Circulan encuestas que alimentan esa idea. Una encuesta reciente del Pew Research Center encontró que casi un tercio de los expertos en IA cree que la tecnología podría poner en riesgo los empleos docentes en las próximas dos décadas. Es un titular llamativo. Pero cuando uno revisa lo que dicen UNESCO, la OCDE y quienes ya usan estas herramientas todos los días en clase, el panorama es bastante más matizado.
No es la primera vez que pasa esto. Ingrid Guerra-López, decana del College of Education and Human Development de George Mason University, lo recuerda en una columna de opinión para Education Week: "Radio, television, calculators, even the internet, each was once thought to make educators obsolete". La pregunta de fondo, sospecho, no es tan nueva como parece.
El problema real no es que sobren maestros, es que faltan
Antes de hablar de reemplazo, vale la pena mirar un dato que cambia el tono de toda la conversación. Según el primer Informe Mundial sobre Docentes de UNESCO, se necesitan 44 millones de maestros de primaria y secundaria más para 2030 si se quiere alcanzar las metas educativas globales. No es un número menor.
Y el problema no es solo de cantidad. Es de retención. El mismo informe muestra que el porcentaje de docentes de primaria que abandona la profesión se duplicó, de 4.6% en 2015 a más de 9% en 2022. Cada vez es más difícil que quienes entran a enseñar se queden enseñando.

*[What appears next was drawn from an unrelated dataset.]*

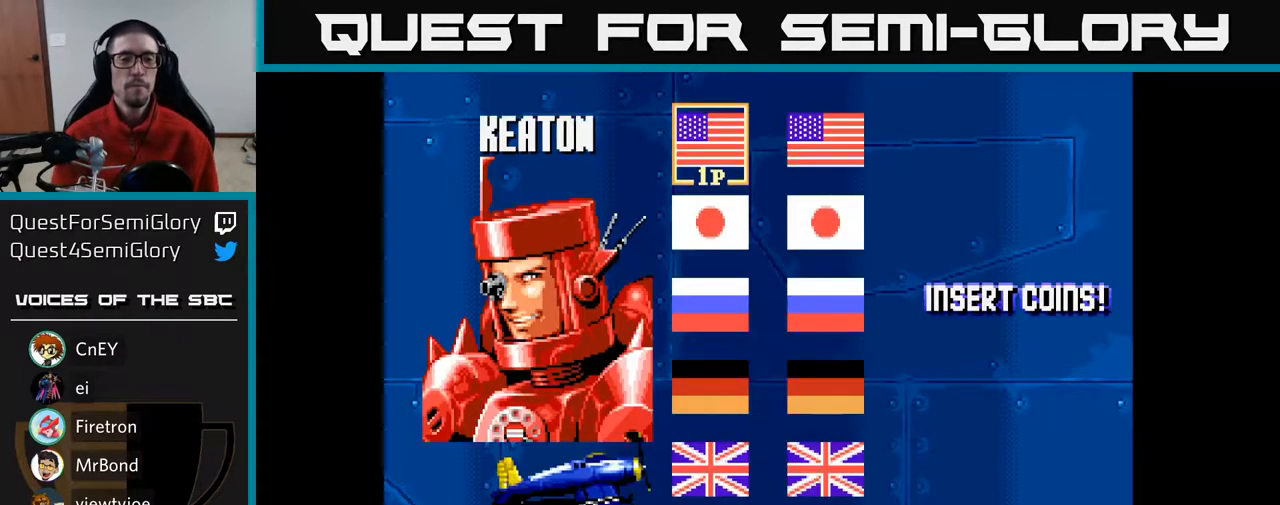
{"buttons": [], "left_stick": "center", "right_stick": "center", "events": []}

UNESCO atribuye ese desgaste a presiones crecientes que describe con bastante detalle: recursos insuficientes, grupos cada vez más numerosos, expectativas sociales más altas y, en muchos casos, un reconocimiento social decreciente del rol docente. En ese contexto, la irrupción de la IA generativa no llega como una amenaza aislada. Llega encima de una crisis que ya existía.
¿Qué dice UNESCO sobre la IA en el aula?
La campaña global de UNESCO tiene un nombre que resume bastante bien su postura: "Teachers cannot be coded" (los maestros no se pueden programar). La organización plantea que la integración de la IA en la educación trae consigo tanto oportunidades como desafíos: reconfigura pedagogías, currículos y la gobernanza educativa, y plantea preguntas críticas sobre equidad, ética y agencia humana.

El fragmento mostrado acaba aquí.